# Rank smelling soap



## Failte Gate Farm (Sep 20, 2011)

Help! I just cut a batch of Love Spell and Dragon's Blood and both smell "off." I used the Wal-Mart recipe and fresh fragrance oils. I'm hoping that when they cure they'll smell better. The DB smells faintly of DB, but the LS smells more like cat pee. Both fragrances smelled fine when I poured them, and I've used both those fragrances before with no issues. I don't "think" it got overheated since I didn't do anything unusual. I poured the soap into a plastic mold and put it in a cardboard box on the dining room table to set up. Any idea what happened?

Sheri


----------



## Kalne (Oct 25, 2007)

Fresh cut soap often smells off to me. I wouldn't pass judgment until it's at least a week old....sometimes it takes even longer. I've had some on the curing rack that I can't seem to smell anything from yet by the time it's done curing it smells great.


----------



## Failte Gate Farm (Sep 20, 2011)

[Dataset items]
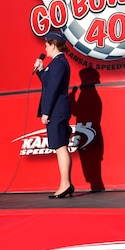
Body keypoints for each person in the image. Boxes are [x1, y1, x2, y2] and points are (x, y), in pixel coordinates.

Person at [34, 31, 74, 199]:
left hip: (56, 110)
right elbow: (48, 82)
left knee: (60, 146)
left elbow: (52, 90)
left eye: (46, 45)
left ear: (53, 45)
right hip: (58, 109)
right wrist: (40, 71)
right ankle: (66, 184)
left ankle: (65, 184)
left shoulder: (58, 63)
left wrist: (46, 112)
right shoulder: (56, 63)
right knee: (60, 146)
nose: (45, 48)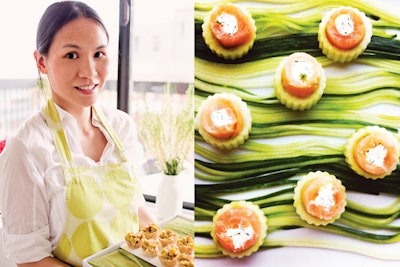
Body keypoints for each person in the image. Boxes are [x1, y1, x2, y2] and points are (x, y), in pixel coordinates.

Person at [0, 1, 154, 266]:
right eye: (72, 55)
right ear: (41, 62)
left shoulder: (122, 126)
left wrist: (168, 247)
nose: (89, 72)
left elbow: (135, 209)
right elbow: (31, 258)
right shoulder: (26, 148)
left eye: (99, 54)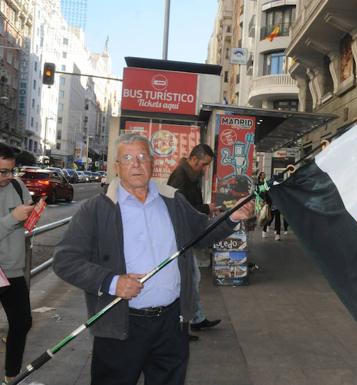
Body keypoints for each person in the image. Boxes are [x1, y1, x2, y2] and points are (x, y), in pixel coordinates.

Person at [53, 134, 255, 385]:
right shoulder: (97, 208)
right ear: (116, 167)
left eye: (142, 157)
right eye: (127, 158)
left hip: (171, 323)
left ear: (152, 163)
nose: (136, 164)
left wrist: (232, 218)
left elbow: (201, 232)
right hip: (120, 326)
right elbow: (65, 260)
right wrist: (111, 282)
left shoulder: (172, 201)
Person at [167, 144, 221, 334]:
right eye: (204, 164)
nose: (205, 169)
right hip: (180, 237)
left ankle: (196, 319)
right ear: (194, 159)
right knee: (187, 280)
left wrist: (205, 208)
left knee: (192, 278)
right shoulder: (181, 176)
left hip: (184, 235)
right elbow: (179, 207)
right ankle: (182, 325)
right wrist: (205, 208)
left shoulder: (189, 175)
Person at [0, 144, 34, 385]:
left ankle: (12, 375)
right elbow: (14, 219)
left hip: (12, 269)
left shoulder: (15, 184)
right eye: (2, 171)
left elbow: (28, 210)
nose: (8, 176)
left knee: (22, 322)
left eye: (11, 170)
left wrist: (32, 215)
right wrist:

§ **TASKS**:
**A.** From the forum thread about rank-smelling soap, reproduce the passage starting at "Help! I just" and ending at "it smells great.".
**B.** According to the forum thread about rank-smelling soap, why does Sheri not think her soap got overheated? Answer in one to three sentences.
**C.** In the forum thread about rank-smelling soap, what kind of mold did Sheri pour the soap into?
The dataset items were taken from a separate source.

§ **RESULTS BY TASK**:
**A.**
Help! I just cut a batch of Love Spell and Dragon's Blood and both smell "off." I used the Wal-Mart recipe and fresh fragrance oils. I'm hoping that when they cure they'll smell better. The DB smells faintly of DB, but the LS smells more like cat pee. Both fragrances smelled fine when I poured them, and I've used both those fragrances before with no issues. I don't "think" it got overheated since I didn't do anything unusual. I poured the soap into a plastic mold and put it in a cardboard box on the dining room table to set up. Any idea what happened?

Sheri


----------



## Kalne (Oct 25, 2007)

Fresh cut soap often smells off to me. I wouldn't pass judgment until it's at least a week old....sometimes it takes even longer. I've had some on the curing rack that I can't seem to smell anything from yet by the time it's done curing it smells great.

**B.** Sheri doesn't think the soap got overheated because she didn't do anything unusual when making it.

**C.** She poured it into a plastic mold.